About two-thirds (65 percent) stated they would participate in a campaign to help stop meth production in Cass County.

Children are particularly affected when their homes become toxic methamphetamine labs because "they are little and they breathe really fast," Greene said. "Their hearts beat really fast and their metabolism works things through their little bodies faster. For their proportion of body weight, they drink more, they breathe more liters of oxygen.
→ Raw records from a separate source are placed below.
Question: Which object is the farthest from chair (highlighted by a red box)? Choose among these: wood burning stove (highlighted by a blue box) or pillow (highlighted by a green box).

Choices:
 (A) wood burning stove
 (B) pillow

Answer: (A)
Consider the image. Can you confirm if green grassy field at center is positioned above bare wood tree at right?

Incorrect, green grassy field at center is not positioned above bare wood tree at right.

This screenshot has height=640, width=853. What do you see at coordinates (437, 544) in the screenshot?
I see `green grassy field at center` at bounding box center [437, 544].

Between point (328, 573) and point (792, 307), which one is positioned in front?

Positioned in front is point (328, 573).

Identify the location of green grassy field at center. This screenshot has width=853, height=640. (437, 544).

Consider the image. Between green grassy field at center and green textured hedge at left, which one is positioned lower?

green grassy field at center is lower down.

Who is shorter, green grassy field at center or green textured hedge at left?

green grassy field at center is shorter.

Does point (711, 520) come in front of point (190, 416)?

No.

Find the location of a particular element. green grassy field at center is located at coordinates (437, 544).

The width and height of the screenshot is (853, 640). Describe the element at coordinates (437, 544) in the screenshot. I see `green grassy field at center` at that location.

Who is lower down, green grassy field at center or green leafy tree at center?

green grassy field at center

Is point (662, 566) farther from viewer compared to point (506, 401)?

And they do kid stuff. They crawl around on these toxic floors and they put things in their mouths" and infect pajamas, teddy bears, sheets and silverware.

One suggested solution is developing a strong drug-endangered child protocol that exceeds pulling them out of homes.

"There's a medical side of that and a recovery side for the parents. We don't know about the toxic effects of methamphetamine," Greene said. "We still don't know if a kid lived in a meth lab for a year at 5 years old, what does that mean for him or her at 12?" Greene asked about potential brain or lung damage.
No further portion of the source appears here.